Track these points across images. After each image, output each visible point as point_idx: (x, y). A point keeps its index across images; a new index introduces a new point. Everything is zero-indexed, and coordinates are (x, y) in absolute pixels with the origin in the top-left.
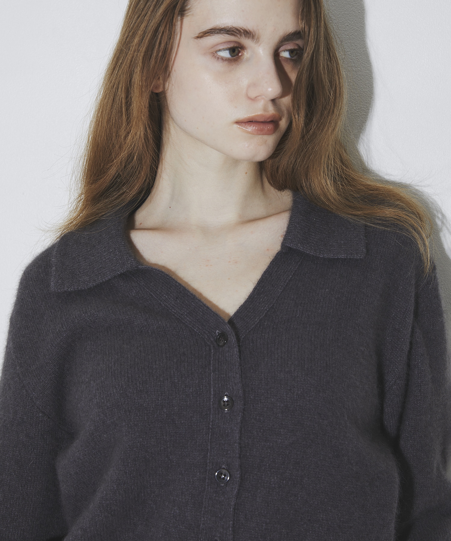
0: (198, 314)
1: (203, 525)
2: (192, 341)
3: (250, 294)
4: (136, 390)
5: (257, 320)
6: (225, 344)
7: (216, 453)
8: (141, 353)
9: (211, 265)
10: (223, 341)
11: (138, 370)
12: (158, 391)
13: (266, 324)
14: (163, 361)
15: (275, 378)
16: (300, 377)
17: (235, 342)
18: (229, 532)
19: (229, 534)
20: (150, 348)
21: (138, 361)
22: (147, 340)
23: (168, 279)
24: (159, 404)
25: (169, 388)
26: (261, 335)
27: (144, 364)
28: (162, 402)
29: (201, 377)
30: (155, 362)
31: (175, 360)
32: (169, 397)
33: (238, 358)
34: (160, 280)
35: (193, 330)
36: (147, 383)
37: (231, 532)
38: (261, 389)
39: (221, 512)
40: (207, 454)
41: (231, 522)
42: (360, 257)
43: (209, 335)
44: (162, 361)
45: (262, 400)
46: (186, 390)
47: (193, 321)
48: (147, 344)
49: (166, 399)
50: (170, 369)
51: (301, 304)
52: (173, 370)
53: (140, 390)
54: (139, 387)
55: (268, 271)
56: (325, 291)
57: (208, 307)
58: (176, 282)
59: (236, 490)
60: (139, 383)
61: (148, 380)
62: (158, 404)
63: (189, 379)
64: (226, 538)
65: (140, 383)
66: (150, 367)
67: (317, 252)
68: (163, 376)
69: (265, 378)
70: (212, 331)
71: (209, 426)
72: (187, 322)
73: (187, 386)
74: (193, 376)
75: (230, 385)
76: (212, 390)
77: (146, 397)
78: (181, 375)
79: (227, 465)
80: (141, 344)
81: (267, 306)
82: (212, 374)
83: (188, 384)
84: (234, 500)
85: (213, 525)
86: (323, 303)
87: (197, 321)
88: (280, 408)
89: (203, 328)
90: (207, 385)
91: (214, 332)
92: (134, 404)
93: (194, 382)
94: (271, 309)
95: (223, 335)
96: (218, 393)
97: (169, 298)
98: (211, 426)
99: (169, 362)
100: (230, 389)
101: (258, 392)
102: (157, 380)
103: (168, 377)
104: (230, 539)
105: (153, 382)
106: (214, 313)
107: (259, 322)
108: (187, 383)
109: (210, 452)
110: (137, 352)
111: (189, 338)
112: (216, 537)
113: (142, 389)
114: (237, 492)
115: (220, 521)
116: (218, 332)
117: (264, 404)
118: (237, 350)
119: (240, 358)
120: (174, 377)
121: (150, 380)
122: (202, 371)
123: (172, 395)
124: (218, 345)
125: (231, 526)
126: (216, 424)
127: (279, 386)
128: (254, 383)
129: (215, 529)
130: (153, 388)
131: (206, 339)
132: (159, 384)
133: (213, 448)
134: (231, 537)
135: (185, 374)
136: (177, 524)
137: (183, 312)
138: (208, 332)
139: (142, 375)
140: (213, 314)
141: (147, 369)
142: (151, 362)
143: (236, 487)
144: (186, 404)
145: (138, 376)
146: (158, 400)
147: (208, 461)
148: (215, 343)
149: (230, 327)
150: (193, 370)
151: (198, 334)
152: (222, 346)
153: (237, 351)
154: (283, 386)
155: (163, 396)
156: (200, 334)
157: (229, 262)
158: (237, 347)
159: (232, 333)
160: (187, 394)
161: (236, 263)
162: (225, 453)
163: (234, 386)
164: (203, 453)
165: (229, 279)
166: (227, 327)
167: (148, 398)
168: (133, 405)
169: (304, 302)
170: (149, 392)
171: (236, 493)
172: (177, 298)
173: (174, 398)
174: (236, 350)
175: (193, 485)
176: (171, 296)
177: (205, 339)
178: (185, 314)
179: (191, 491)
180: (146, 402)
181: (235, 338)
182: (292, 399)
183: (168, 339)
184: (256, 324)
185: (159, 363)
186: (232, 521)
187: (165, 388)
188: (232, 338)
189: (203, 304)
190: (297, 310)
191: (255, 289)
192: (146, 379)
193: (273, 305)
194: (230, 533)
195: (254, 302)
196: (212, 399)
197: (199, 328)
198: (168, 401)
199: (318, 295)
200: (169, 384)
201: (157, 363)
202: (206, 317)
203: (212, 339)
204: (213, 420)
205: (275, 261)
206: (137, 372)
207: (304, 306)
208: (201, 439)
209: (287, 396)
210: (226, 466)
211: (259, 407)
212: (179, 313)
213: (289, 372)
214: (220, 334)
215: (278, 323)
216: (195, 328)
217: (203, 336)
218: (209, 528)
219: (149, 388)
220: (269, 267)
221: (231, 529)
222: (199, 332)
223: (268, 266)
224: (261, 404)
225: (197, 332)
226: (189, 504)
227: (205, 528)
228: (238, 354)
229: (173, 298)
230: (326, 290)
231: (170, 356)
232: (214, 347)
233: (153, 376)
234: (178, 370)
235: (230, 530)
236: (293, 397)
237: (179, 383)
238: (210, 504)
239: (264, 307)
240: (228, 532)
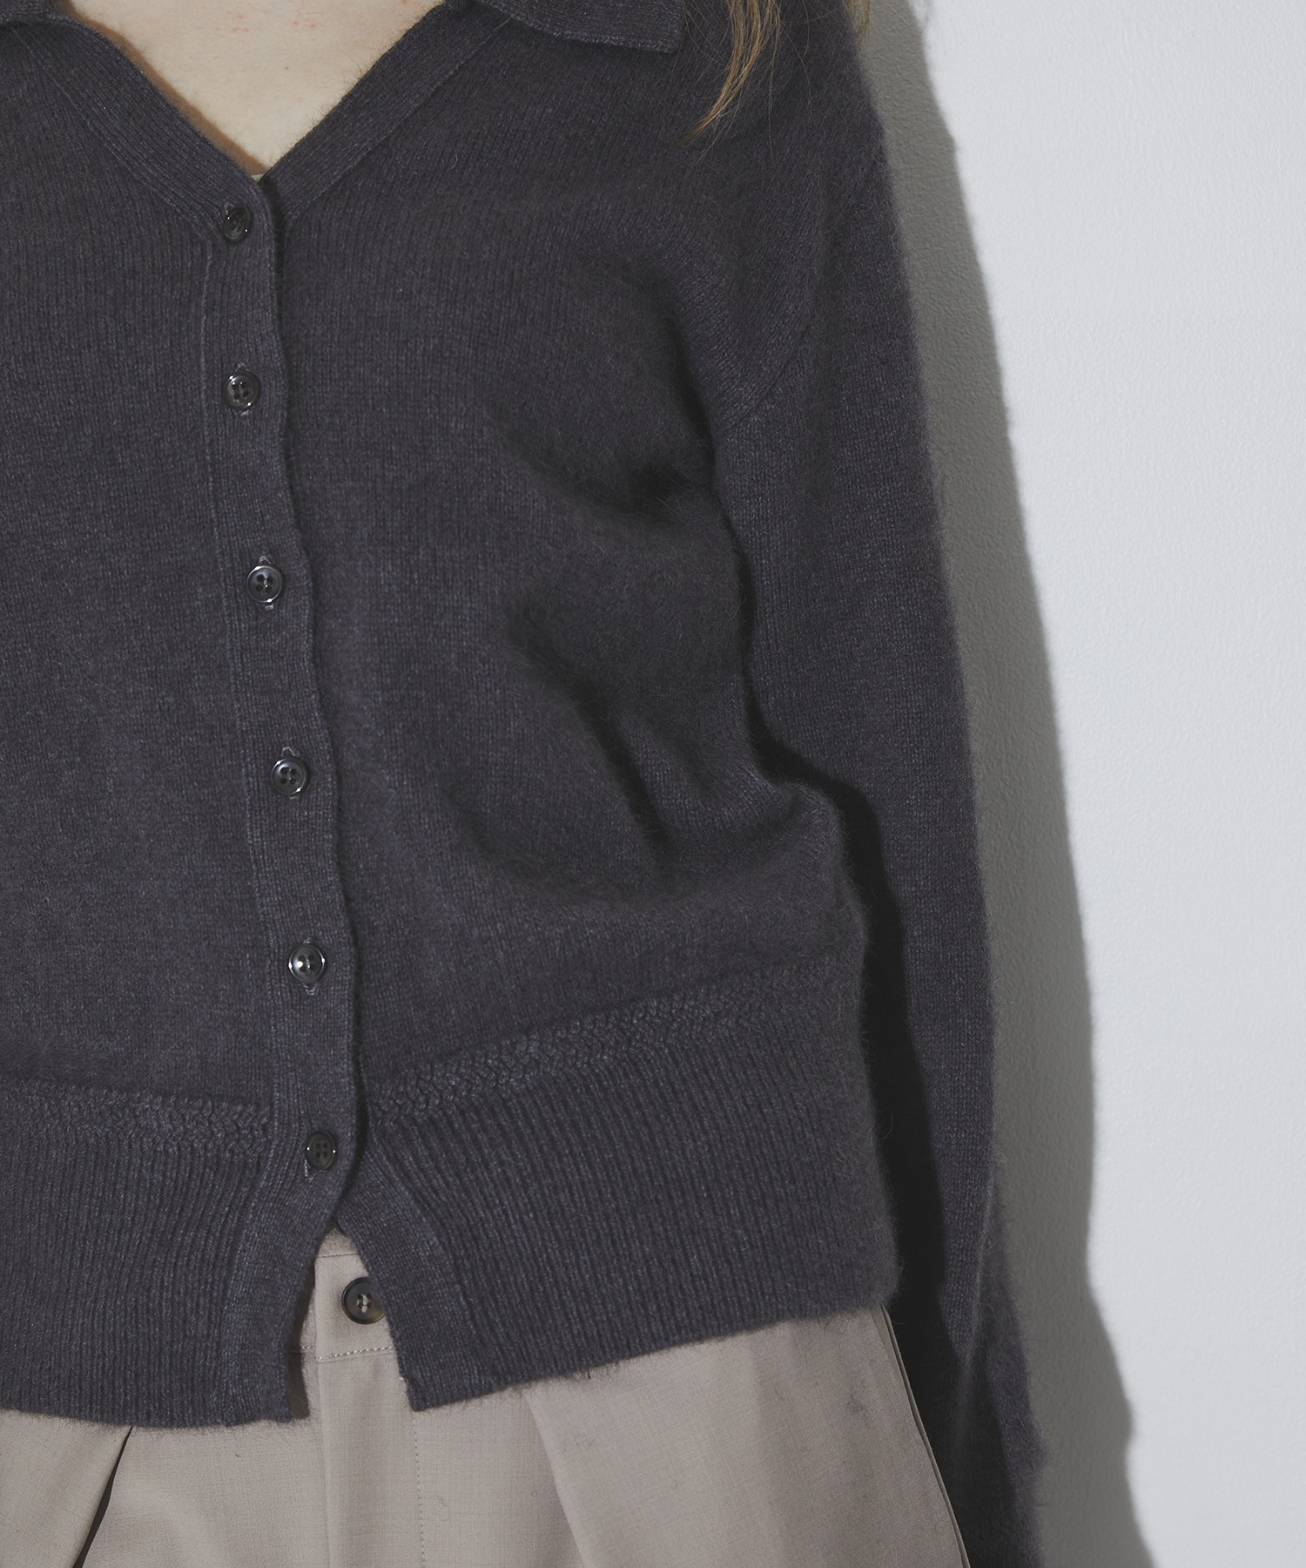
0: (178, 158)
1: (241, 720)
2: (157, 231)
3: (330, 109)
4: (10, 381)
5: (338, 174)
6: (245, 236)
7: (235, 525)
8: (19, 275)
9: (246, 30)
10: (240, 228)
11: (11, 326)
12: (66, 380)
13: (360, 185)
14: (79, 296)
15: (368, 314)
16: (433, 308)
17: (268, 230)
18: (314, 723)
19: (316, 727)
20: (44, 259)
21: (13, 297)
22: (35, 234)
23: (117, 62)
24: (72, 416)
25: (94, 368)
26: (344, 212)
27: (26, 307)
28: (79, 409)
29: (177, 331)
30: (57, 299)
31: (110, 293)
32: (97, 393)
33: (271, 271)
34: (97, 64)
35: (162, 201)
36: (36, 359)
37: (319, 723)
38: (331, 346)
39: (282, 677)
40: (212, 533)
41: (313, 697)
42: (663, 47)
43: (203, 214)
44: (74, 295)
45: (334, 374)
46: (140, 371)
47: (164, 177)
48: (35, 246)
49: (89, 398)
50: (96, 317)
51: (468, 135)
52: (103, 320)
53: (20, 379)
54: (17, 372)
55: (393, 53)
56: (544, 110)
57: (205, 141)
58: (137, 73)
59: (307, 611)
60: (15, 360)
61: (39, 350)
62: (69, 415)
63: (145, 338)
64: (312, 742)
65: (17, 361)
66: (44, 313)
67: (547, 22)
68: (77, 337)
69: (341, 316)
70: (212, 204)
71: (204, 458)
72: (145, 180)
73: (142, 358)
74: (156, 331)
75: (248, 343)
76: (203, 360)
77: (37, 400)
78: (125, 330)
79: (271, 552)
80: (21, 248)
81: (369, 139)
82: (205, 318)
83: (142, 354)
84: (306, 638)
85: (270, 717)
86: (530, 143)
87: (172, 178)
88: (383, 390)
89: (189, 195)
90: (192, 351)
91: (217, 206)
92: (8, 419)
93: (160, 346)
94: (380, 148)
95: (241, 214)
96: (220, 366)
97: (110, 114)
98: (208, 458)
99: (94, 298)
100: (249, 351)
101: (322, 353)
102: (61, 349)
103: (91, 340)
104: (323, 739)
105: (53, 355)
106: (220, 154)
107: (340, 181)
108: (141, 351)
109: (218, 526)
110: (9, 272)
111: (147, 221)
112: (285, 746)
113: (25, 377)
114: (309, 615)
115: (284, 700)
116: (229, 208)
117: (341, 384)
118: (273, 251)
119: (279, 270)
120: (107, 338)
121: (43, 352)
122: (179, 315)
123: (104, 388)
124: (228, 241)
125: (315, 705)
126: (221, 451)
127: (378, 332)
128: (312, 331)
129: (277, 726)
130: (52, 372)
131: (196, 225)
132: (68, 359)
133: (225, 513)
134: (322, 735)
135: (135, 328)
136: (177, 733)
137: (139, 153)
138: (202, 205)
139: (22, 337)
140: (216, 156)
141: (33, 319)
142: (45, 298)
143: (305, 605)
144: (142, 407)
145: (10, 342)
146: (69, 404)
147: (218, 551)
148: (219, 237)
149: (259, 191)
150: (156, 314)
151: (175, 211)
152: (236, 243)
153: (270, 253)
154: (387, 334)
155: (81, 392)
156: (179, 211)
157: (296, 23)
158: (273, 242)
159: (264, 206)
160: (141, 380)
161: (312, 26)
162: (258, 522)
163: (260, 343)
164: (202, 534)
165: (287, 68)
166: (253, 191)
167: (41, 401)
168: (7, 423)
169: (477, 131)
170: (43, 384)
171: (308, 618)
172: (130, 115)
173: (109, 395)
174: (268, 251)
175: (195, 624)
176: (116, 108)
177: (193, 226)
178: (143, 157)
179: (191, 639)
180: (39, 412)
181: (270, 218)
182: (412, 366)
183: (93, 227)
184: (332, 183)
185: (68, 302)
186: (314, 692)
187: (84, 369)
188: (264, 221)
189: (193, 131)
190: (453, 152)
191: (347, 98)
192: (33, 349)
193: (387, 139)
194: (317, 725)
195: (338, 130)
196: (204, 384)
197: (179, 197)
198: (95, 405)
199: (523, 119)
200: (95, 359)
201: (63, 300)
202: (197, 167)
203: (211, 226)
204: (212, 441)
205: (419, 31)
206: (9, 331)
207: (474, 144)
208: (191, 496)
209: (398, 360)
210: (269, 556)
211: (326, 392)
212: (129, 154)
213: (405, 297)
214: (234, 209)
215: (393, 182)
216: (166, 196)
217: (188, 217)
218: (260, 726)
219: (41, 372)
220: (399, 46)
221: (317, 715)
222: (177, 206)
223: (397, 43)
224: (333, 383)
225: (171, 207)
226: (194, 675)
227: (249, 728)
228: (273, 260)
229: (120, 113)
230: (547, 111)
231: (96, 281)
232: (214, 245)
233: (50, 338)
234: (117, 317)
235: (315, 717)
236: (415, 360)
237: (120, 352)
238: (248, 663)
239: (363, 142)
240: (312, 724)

##############################

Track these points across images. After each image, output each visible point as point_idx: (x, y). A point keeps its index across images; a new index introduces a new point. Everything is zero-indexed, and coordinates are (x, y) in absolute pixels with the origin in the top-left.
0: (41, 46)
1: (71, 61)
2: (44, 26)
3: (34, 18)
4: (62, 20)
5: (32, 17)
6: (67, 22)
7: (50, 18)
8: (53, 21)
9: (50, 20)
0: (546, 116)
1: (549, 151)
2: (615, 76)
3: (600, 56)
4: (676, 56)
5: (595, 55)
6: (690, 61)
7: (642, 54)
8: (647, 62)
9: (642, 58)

##############################

What the task requires — Scan the entries above for the line containing "226: (189, 504)", and copy it and all lines after it exactly, down to and including the line containing "239: (264, 307)".

Written answer —
226: (189, 504)
227: (205, 528)
228: (238, 354)
229: (173, 298)
230: (326, 290)
231: (170, 356)
232: (214, 347)
233: (153, 376)
234: (178, 370)
235: (230, 530)
236: (293, 397)
237: (179, 383)
238: (210, 504)
239: (264, 307)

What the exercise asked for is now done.